Entre os cupins e os homens
*Cristiane
Lisita
Og Francisco Leme, em sua obra Entre os cupins e os homens (1988) escreve
que o homem é um ser dual, egoísta, procura incansavelmente seus próprios
interesses. E que ser liberal significa poder conduzir sua liberdade, suas
escolhas.

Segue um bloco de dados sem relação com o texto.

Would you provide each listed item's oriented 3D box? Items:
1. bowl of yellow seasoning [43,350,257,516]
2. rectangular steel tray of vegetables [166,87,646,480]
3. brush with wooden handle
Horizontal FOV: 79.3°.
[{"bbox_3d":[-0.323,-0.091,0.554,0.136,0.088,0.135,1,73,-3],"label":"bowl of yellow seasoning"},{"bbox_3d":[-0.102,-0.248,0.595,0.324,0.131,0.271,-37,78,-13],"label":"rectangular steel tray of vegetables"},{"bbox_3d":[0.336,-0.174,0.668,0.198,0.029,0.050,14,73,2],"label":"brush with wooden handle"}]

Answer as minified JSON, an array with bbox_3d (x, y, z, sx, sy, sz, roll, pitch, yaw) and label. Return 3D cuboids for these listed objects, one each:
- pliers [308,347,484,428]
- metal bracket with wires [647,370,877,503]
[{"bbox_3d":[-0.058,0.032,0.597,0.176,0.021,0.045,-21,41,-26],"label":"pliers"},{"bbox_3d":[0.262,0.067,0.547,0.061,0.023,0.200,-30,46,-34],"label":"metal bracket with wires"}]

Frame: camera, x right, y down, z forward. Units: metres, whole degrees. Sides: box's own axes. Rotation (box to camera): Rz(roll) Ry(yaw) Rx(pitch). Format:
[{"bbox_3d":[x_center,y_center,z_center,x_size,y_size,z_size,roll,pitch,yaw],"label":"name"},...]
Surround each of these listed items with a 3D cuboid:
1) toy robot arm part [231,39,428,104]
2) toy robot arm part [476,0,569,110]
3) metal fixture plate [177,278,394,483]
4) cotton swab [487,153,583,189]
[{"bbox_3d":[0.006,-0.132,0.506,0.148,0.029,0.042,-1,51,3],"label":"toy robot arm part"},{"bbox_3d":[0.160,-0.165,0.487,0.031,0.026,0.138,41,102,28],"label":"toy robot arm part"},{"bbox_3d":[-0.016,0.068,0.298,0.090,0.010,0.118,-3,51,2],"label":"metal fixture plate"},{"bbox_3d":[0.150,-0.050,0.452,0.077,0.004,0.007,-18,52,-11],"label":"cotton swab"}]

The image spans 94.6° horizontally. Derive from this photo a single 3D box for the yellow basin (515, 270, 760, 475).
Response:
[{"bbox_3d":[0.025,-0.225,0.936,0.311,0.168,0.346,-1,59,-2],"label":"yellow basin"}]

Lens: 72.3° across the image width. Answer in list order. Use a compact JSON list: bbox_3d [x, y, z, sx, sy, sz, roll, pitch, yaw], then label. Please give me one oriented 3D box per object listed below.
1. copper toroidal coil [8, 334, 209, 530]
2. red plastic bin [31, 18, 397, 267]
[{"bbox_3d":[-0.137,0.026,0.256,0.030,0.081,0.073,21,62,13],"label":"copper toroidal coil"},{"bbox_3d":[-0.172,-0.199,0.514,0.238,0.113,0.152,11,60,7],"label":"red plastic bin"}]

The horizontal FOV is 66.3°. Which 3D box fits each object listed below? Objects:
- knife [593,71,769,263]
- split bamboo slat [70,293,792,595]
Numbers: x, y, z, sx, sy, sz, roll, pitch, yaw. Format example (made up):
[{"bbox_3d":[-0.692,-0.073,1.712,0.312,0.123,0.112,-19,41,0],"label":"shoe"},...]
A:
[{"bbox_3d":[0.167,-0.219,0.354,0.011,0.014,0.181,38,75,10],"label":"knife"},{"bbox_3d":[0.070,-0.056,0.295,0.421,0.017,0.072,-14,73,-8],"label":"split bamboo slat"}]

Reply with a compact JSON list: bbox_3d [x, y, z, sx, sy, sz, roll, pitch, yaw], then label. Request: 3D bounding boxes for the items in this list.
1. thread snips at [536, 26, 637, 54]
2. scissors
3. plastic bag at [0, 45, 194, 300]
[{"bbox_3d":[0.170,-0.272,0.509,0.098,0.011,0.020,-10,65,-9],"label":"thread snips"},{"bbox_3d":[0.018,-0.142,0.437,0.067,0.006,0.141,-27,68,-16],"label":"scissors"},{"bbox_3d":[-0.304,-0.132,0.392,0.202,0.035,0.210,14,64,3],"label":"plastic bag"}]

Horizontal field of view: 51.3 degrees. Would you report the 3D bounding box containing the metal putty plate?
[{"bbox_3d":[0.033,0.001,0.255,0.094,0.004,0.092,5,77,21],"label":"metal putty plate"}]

A iniquidade do altruísmo seria “a violação da própria condição
humana, pois nega ao homem a busca de si mesmo”. Ele entende que o
individualismo, na sua espontaneidade é “um gerador mais eficaz de sinergia do
que o coletivismo”. Enquanto os insetos se desejariam livres, alguns homens estariam
na azáfama da utopia, de não ser um fim em si mesmo, mas um ensejo em prol do
bem comum.
Mas há um tempo em que é preciso
seguir a lição dos cupins: repudiar o exoesqueleto para consentir crescer.
Aquelas carapaças pequenas que já não servem, devem ficar pra trás e permitir
acelerar a marcha. Os cupins saem de suas tocas na aurora ou ao crepúsculo
escapando da ardência e do fulgor solar, para que seus corpos frágeis não se
esbraseiem. É simples o exemplo deles.
Não se comprazem nas vaidades: essa elipse heliocêntrica viciosa.
Protegem uns aos outros. Erigem a colônia em silencio, lhe são fiéis. E todos
processam a colheita.
Os cupins removem a água e o limo das
profundezas da terra, num afazer organizado e rápido gerindo o fluxo de gás das
câmaras, ventilando o cupinzeiro. As fendas altas sugam a aragem pra baixo,
afrescando o lugar. Os cupins sabem que
vivem em sociedade e que sozinhos nada são. Suas finas antenas captam as
torrentes de ar e o perigo. Após reproduzirem, voejam pra além, arquitetam
novas colônias, perpetuam em paz a sua espécie. E do que lhes foi útil, nada
aniquilou.
Há um momento em que, como os cupins,
é forçoso repudiar o exoesqueleto para crescer. Aceitar o corpo inventar o
movimento, ainda que descontrolado, entre quedas e planuras. E despertar a alma
encerrada nas encanecidas dores e angústias, esquecendo todas as sombras que se
agigantaram debaixo do sol, quando o peso da carcaça agrilhoava. Como os
cupins, é necessário revolver o mais denso, o cerne e entender a brevidade da
espinha do tempo sobre o alento da existência.
Cantava Mário de Andrade em versos:
“(…) quero viver ao lado de gente humana, muito humana: que sabe rir dos
tropeços, não se encanta com triunfos, não se considera eleita antes da hora,
não foge de sua mortalidade. Caminhar perto de coisas e pessoas de verdade. O
essencial faz a vida valer a pena. E para mim, basta o essencial”.